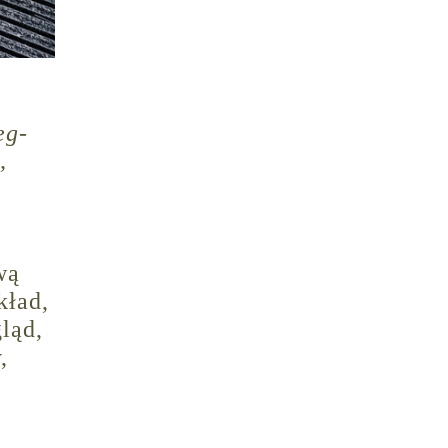
eg-
,
wą
kład,
ląd,
,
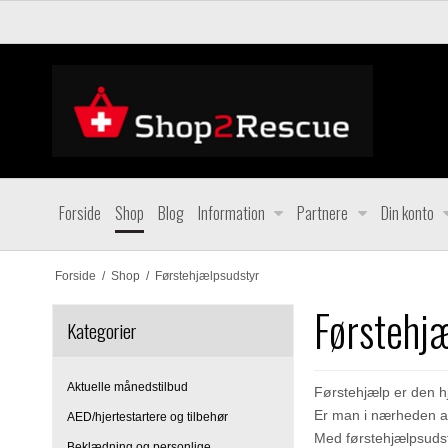
Forside
Shop
Blog
Information
Partnere
Din konto
Forside
/
Shop
/
Førstehjælpsudstyr
Førstehj
Kategorier
Aktuelle månedstilbud
Førstehjælp er den h
Er man i nærheden af
AED/hjertestartere og tilbehør
Med førstehjælpsudst
Beklædning og personlige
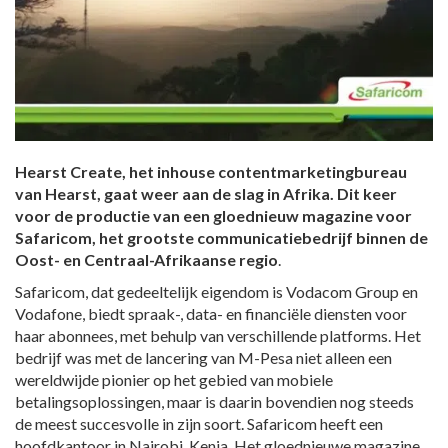
Hearst Create, het inhouse contentmarketingbureau
van Hearst, gaat weer aan de slag in Afrika. Dit keer
voor de productie van een gloednieuw magazine voor
Safaricom, het grootste communicatiebedrijf binnen de
Oost- en Centraal-Afrikaanse regio
.
Safaricom, dat gedeeltelijk eigendom is Vodacom Group en
Vodafone, biedt spraak-, data- en financiële diensten voor
haar abonnees, met behulp van verschillende platforms. Het
bedrijf was met de lancering van M-Pesa niet alleen een
wereldwijde pionier op het gebied van mobiele
betalingsoplossingen, maar is daarin bovendien nog steeds
de meest succesvolle in zijn soort. Safaricom heeft een
hoofdkantoor in Nairobi, Kenia. Het gloednieuwe magazine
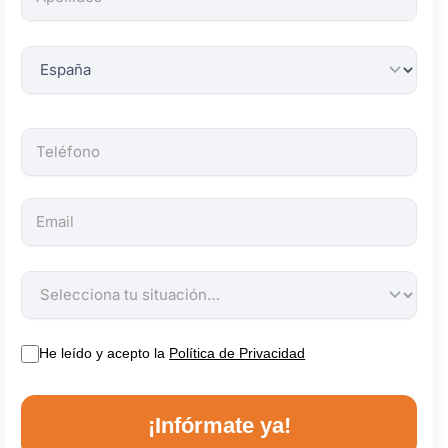
obligatorios.
He leído y acepto la
Política de Privacidad
¡Infórmate ya!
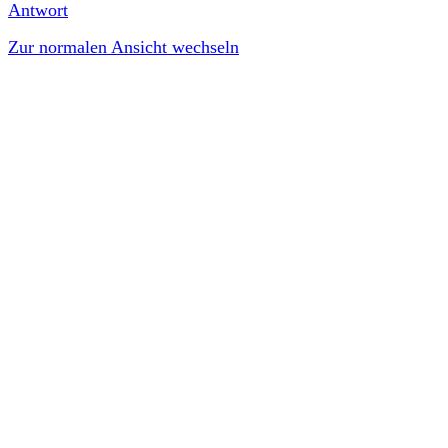
Antwort
Zur normalen Ansicht wechseln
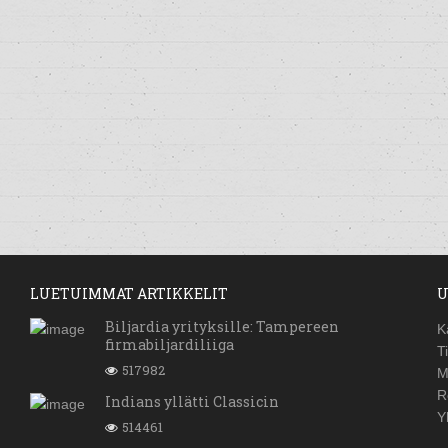
LUETUIMMAT ARTIKKELIT
U
Biljardia yrityksille: Tampereen
K
firmabiljardiliiga
T
517982
M
R
Indians yllätti Classicin
Y
514461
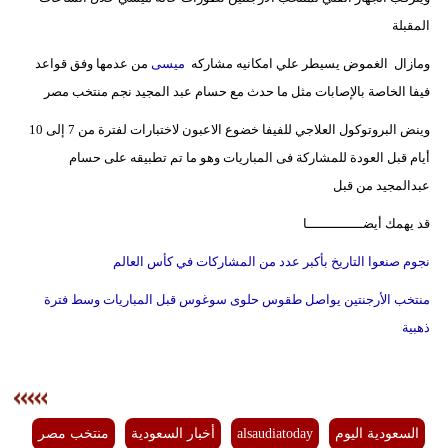
المقبلة
فيديو
ومازال الغموض يسيطر علي امكانيه مشاركه
ميسى
من عدمها وفق قواعد
سيارات
فيفا الخاصة بالإصابات مثل ما حدث مع حسام عبد المجيد نجم منتخب مصر
وينض البروتوكول العلاجي للفيفا خضوع الاعبون لاختبارات لفترة من 7 إلى 10
أيام قبل العودة للمشاركة فى المباريات وهو ما تم تطبيقه على حسام
عبدالمجيد من قبل
قد يهمك أيضــــــــــــــا
نجوم صنعوا التاريخ بأكبر عدد من المشاركات في كأس العالم
منتخب الأرجنتين يواصل طقوس حلوى سوغوس قبل المباريات وسط فترة
ذهبية
السعودية اليوم
alsaudiatoday
أخبار السعودية
منتخب مصر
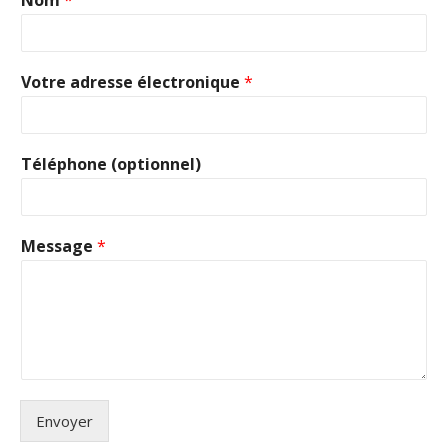
Nom
*
Votre adresse électronique
*
Téléphone (optionnel)
Message
*
Envoyer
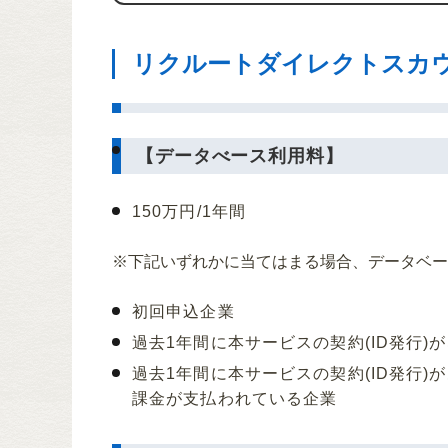
リクルートダイレクトスカ
【データべース利用料】
150万円/1年間
※下記いずれかに当てはまる場合、データベー
初回申込企業
過去1年間に本サービスの契約(ID発行)
過去1年間に本サービスの契約(ID発行
課金が支払われている企業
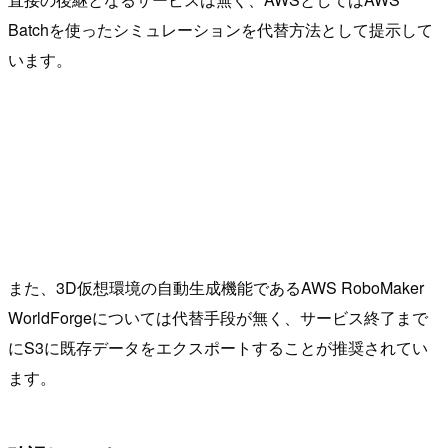
Batchを使ったシミュレーションを代替方法として提示して
います。
また、3D仮想環境の自動生成機能であるAWS RoboMaker
WorldForgeについては代替手段が無く、サービス終了まで
にS3に既存データをエクスポートすることが推奨されてい
ます。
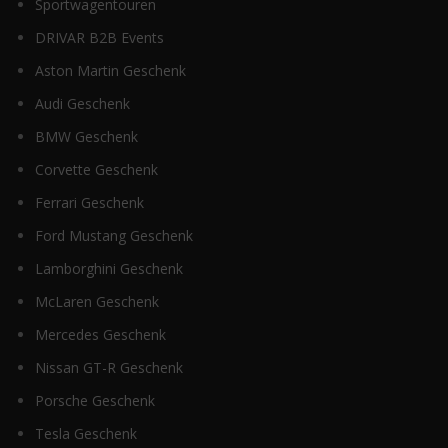
Sportwagentouren
DRIVAR B2B Events
Aston Martin Geschenk
Audi Geschenk
BMW Geschenk
Corvette Geschenk
Ferrari Geschenk
Ford Mustang Geschenk
Lamborghini Geschenk
McLaren Geschenk
Mercedes Geschenk
Nissan GT-R Geschenk
Porsche Geschenk
Tesla Geschenk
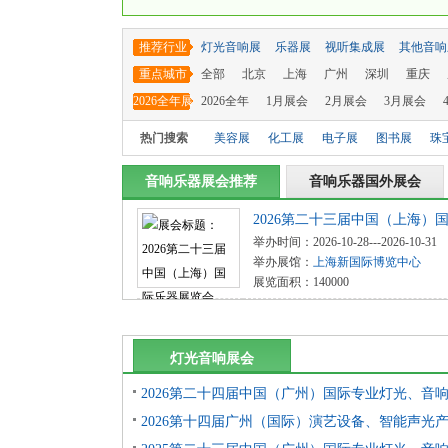
推荐行业
灯光音响展
乐器展
视听集成展
其他音响
重点城市
全部
北京
上海
广州
深圳
重庆
2026全年展
2026全年
1月展会
2月展会
3月展会
会
热门搜索
美容展
化工展
电子展
图书展
珠
音响乐器展会推荐
音响乐器国外展会
2026第二十三届中国（上海）国际
举办时间：2026-10-28---2026-10-31
举办展馆：
上海新国际博览中心
展览面积：140000
灯光音响展会
2026第二十四届中国（广州）国际专业灯光、音
2026第十四届广州（国际）演艺设备、智能声光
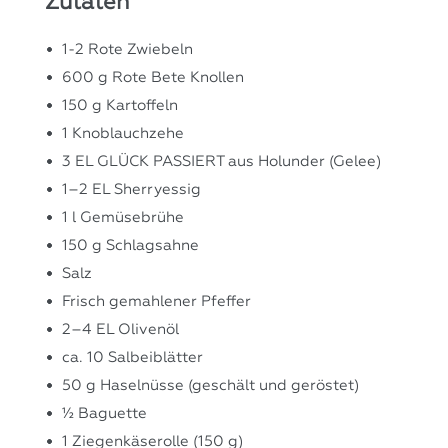
Zutaten
1-2 Rote Zwiebeln
600 g Rote Bete Knollen
150 g Kartoffeln
1 Knoblauchzehe
3 EL GLÜCK PASSIERT aus Holunder (Gelee)
1–2 EL Sherryessig
1 l Gemüsebrühe
150 g Schlagsahne
Salz
Frisch gemahlener Pfeffer
2–4 EL Olivenöl
ca. 10 Salbeiblätter
50 g Haselnüsse (geschält und geröstet)
½ Baguette
1 Ziegenkäserolle (150 g)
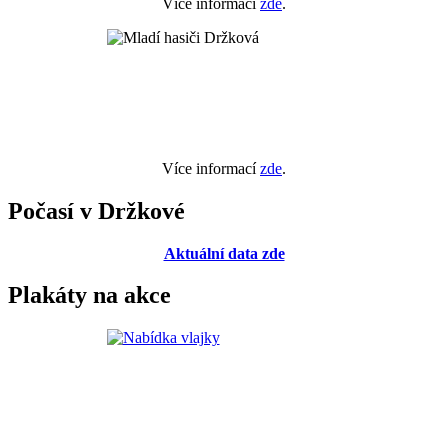
Více informací
zde
.
Více informací
zde
.
Počasí v Držkové
Aktuální data zde
Plakáty na akce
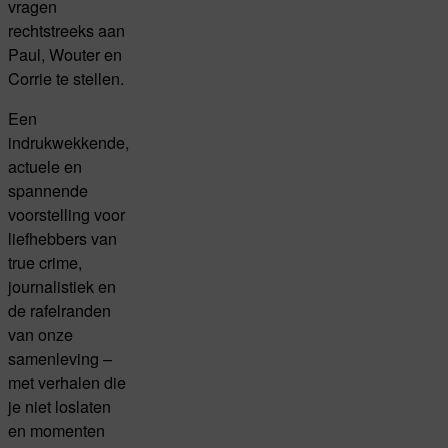
vragen
rechtstreeks aan
Paul, Wouter en
Corrie te stellen.
Een
indrukwekkende,
actuele en
spannende
voorstelling voor
liefhebbers van
true crime,
journalistiek en
de rafelranden
van onze
samenleving –
met verhalen die
je niet loslaten
en momenten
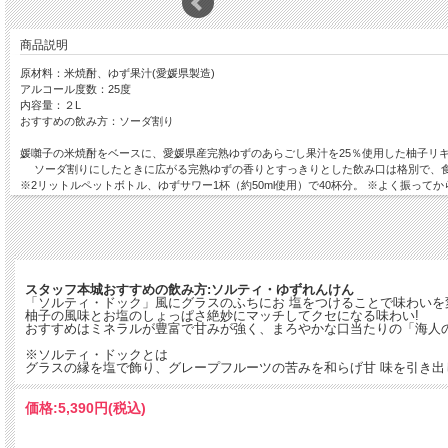
商品説明
原材料：米焼酎、ゆず果汁(愛媛県製造)
アルコール度数：25度
内容量：２L
おすすめの飲み方：ソーダ割り
媛囃子の米焼酎をベースに、愛媛県産完熟ゆずのあらごし果汁を25％使用した柚子リ
ソーダ割りにしたときに広がる完熟ゆずの香りとすっきりとした飲み口は格別で、食
※2リットルペットボトル、ゆずサワー1杯（約50ml使用）で40杯分。 ※よく振
720ml瓶のご用意もございます！贈り物にもどうぞ
https://www.wineshopfujimaru.com
スタッフ本城おすすめの飲み方:ソルティ・ゆずれんけん
「ソルティ・ドック」風にグラスのふちにお 塩をつけることで味わいを
柚子の風味とお塩のしょっぱさ絶妙にマッチしてクセになる味わい!
おすすめはミネラルが豊富で甘みが強く、まろやかな口当たりの「海人の
※ソルティ・ドックとは
グラスの縁を塩で飾り、グレープフルーツの苦みを和らげ甘 味を引き
価格:
5,390円
(税込)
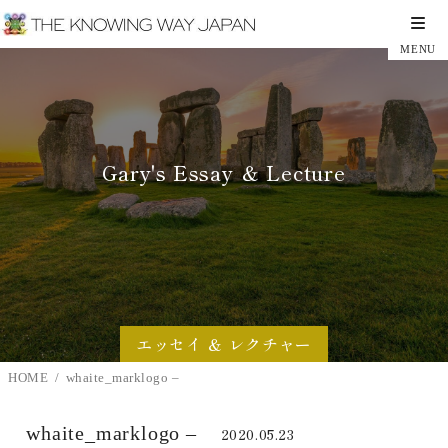
Gary's Essay ＆ Lecture
エッセイ ＆ レクチャー
HOME
whaite_marklogo –
whaite_marklogo –
2020.05.23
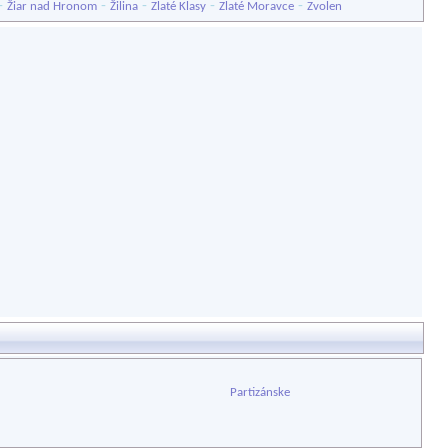
-
-
-
-
-
Žiar nad Hronom
Žilina
Zlaté Klasy
Zlaté Moravce
Zvolen
Partizánske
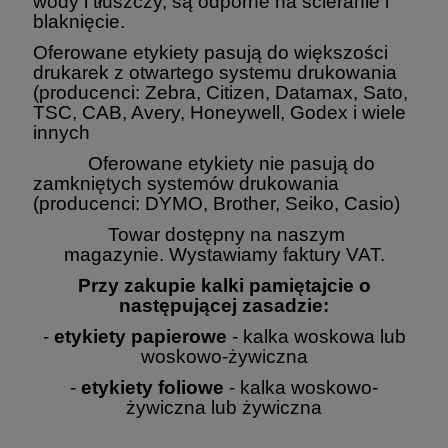
wody i tłuszczy, są odporne na ścieranie i
blaknięcie.
Oferowane etykiety pasują do większości
drukarek z otwartego systemu drukowania
(producenci: Zebra, Citizen, Datamax, Sato,
TSC, CAB, Avery, Honeywell, Godex i wiele
innych
Oferowane etykiety nie pasują do
zamkniętych systemów drukowania
(producenci: DYMO, Brother, Seiko, Casio)
Towar dostępny na naszym
magazynie. Wystawiamy faktury VAT.
Przy zakupie kalki pamiętajcie o
następującej zasadzie:
-
etykiety papierowe
- kalka woskowa lub
woskowo-żywiczna
-
etykiety foliowe
- kalka woskowo-
żywiczna lub żywiczna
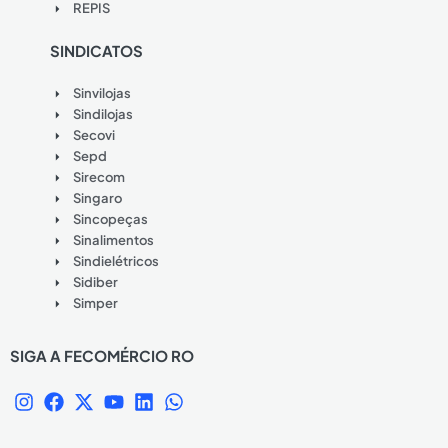
REPIS
SINDICATOS
Sinvilojas
Sindilojas
Secovi
Sepd
Sirecom
Singaro
Sincopeças
Sinalimentos
Sindielétricos
Sidiber
Simper
SIGA A FECOMÉRCIO RO
I
F
X
Y
L
W
n
a
-
o
i
h
s
c
t
u
n
a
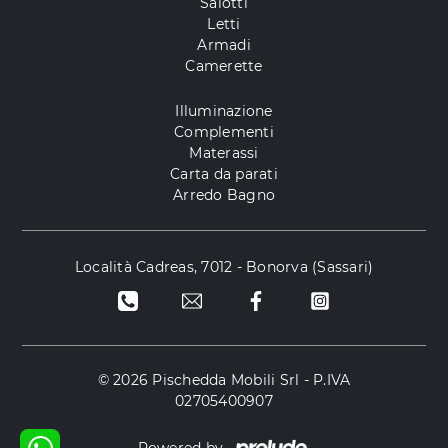
Salotti
Letti
Armadi
Camerette
Illuminazione
Complementi
Materassi
Carta da parati
Arredo Bagno
Località Cadreas, 7012 - Bonorva (Sassari)
© 2026 Pischedda Mobili Srl - P.IVA
02705400907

....

What you are asked to do -> Set down every line of text in the data above in its original order and wording, leaving out the pictures.

Completed task ->
eg-
,
wą
kład,
ląd,
,
Forside
Shop
Blog
Information
Partnere
Din konto
Forside
/
Shop
/
Førstehjælpsudstyr
Førstehj
Kategorier
Aktuelle månedstilbud
Førstehjælp er den h
Er man i nærheden af
AED/hjertestartere og tilbehør
Med førstehjælpsudst
Beklædning og personlige
Hearst Create, het inhouse contentmarketingbureau
van Hearst, gaat weer aan de slag in Afrika. Dit keer
voor de productie van een gloednieuw magazine voor
Safaricom, het grootste communicatiebedrijf binnen de
Oost- en Centraal-Afrikaanse regio
.
Safaricom, dat gedeeltelijk eigendom is Vodacom Group en
Vodafone, biedt spraak-, data- en financiële diensten voor
haar abonnees, met behulp van verschillende platforms. Het
bedrijf was met de lancering van M-Pesa niet alleen een
wereldwijde pionier op het gebied van mobiele
betalingsoplossingen, maar is daarin bovendien nog steeds
de meest succesvolle in zijn soort. Safaricom heeft een
hoofdkantoor in Nairobi, Kenia. Het gloednieuwe magazine
obligatorios.
He leído y acepto la
Política de Privacidad
¡Infórmate ya!
Antwort
Zur normalen Ansicht wechseln
LUETUIMMAT ARTIKKELIT
U
Biljardia yrityksille: Tampereen
K
firmabiljardiliiga
T
517982
M
R
Indians yllätti Classicin
Y
514461
المقبلة
فيديو
ومازال الغموض يسيطر علي امكانيه مشاركه
ميسى
من عدمها وفق قواعد
سيارات
فيفا الخاصة بالإصابات مثل ما حدث مع حسام عبد المجيد نجم منتخب مصر
وينض البروتوكول العلاجي للفيفا خضوع الاعبون لاختبارات لفترة من 7 إلى 10
أيام قبل العودة للمشاركة فى المباريات وهو ما تم تطبيقه على حسام
عبدالمجيد من قبل
قد يهمك أيضــــــــــــــا
نجوم صنعوا التاريخ بأكبر عدد من المشاركات في كأس العالم
منتخب الأرجنتين يواصل طقوس حلوى سوغوس قبل المباريات وسط فترة
ذهبية
السعودية اليوم
alsaudiatoday
أخبار السعودية
منتخب مصر
Nom
*
Votre adresse électronique
*
Téléphone (optionnel)
Message
*
Envoyer
リクルートダイレクトスカ
【データべース利用料】
150万円/1年間
※下記いずれかに当てはまる場合、データベー
初回申込企業
過去1年間に本サービスの契約(ID発行)
過去1年間に本サービスの契約(ID発行
課金が支払われている企業
Batchを使ったシミュレーションを代替方法として提示して
います。
また、3D仮想環境の自動生成機能であるAWS RoboMaker
WorldForgeについては代替手段が無く、サービス終了まで
にS3に既存データをエクスポートすることが推奨されてい
ます。
Sportwagentouren
DRIVAR B2B Events
Aston Martin Geschenk
Audi Geschenk
BMW Geschenk
Corvette Geschenk
Ferrari Geschenk
Ford Mustang Geschenk
Lamborghini Geschenk
McLaren Geschenk
Mercedes Geschenk
Nissan GT-R Geschenk
Porsche Geschenk
Tesla Geschenk
推荐行业
灯光音响展
乐器展
视听集成展
其他音响
重点城市
全部
北京
上海
广州
深圳
重庆
2026全年展
2026全年
1月展会
2月展会
3月展会
会
热门搜索
美容展
化工展
电子展
图书展
珠
音响乐器展会推荐
音响乐器国外展会
2026第二十三届中国（上海）国际
举办时间：2026-10-28---2026-10-31
举办展馆：
上海新国际博览中心
展览面积：140000
灯光音响展会
2026第二十四届中国（广州）国际专业灯光、音
2026第十四届广州（国际）演艺设备、智能声光
Zutaten
1-2 Rote Zwiebeln
600 g Rote Bete Knollen
150 g Kartoffeln
1 Knoblauchzehe
3 EL GLÜCK PASSIERT aus Holunder (Gelee)
1–2 EL Sherryessig
1 l Gemüsebrühe
150 g Schlagsahne
Salz
Frisch gemahlener Pfeffer
2–4 EL Olivenöl
ca. 10 Salbeiblätter
50 g Haselnüsse (geschält und geröstet)
½ Baguette
1 Ziegenkäserolle (150 g)
Více informací
zde
.
Více informací
zde
.
Počasí v Držkové
Aktuální data zde
Plakáty na akce
vragen
rechtstreeks aan
Paul, Wouter en
Corrie te stellen.
Een
indrukwekkende,
actuele en
spannende
voorstelling voor
liefhebbers van
true crime,
journalistiek en
de rafelranden
van onze
samenleving –
met verhalen die
je niet loslaten
en momenten
商品説明
原材料：米焼酎、ゆず果汁(愛媛県製造)
アルコール度数：25度
内容量：２L
おすすめの飲み方：ソーダ割り
媛囃子の米焼酎をベースに、愛媛県産完熟ゆずのあらごし果汁を25％使用した柚子リ
ソーダ割りにしたときに広がる完熟ゆずの香りとすっきりとした飲み口は格別で、食
※2リットルペットボトル、ゆずサワー1杯（約50ml使用）で40杯分。 ※よく振
720ml瓶のご用意もございます！贈り物にもどうぞ
https://www.wineshopfujimaru.com
スタッフ本城おすすめの飲み方:ソルティ・ゆずれんけん
「ソルティ・ドック」風にグラスのふちにお 塩をつけることで味わいを
柚子の風味とお塩のしょっぱさ絶妙にマッチしてクセになる味わい!
おすすめはミネラルが豊富で甘みが強く、まろやかな口当たりの「海人の
※ソルティ・ドックとは
グラスの縁を塩で飾り、グレープフルーツの苦みを和らげ甘 味を引き
価格:
5,390円
(税込)
Gary's Essay ＆ Lecture
エッセイ ＆ レクチャー
HOME
whaite_marklogo –
whaite_marklogo –
2020.05.23
-
-
-
-
-
Žiar nad Hronom
Žilina
Zlaté Klasy
Zlaté Moravce
Zvolen
Partizánske
wody i tłuszczy, są odporne na ścieranie i
blaknięcie.
Oferowane etykiety pasują do większości
drukarek z otwartego systemu drukowania
(producenci: Zebra, Citizen, Datamax, Sato,
TSC, CAB, Avery, Honeywell, Godex i wiele
innych
Oferowane etykiety nie pasują do
zamkniętych systemów drukowania
(producenci: DYMO, Brother, Seiko, Casio)
Towar dostępny na naszym
magazynie. Wystawiamy faktury VAT.
Przy zakupie kalki pamiętajcie o
następującej zasadzie:
-
etykiety papierowe
- kalka woskowa lub
woskowo-żywiczna
-
etykiety foliowe
- kalka woskowo-
żywiczna lub żywiczna
REPIS
SINDICATOS
Sinvilojas
Sindilojas
Secovi
Sepd
Sirecom
Singaro
Sincopeças
Sinalimentos
Sindielétricos
Sidiber
Simper
SIGA A FECOMÉRCIO RO
I
F
X
Y
L
W
n
a
-
o
i
h
s
c
t
u
n
a
Salotti
Letti
Armadi
Camerette
Illuminazione
Complementi
Materassi
Carta da parati
Arredo Bagno
Località Cadreas, 7012 - Bonorva (Sassari)
© 2026 Pischedda Mobili Srl - P.IVA
02705400907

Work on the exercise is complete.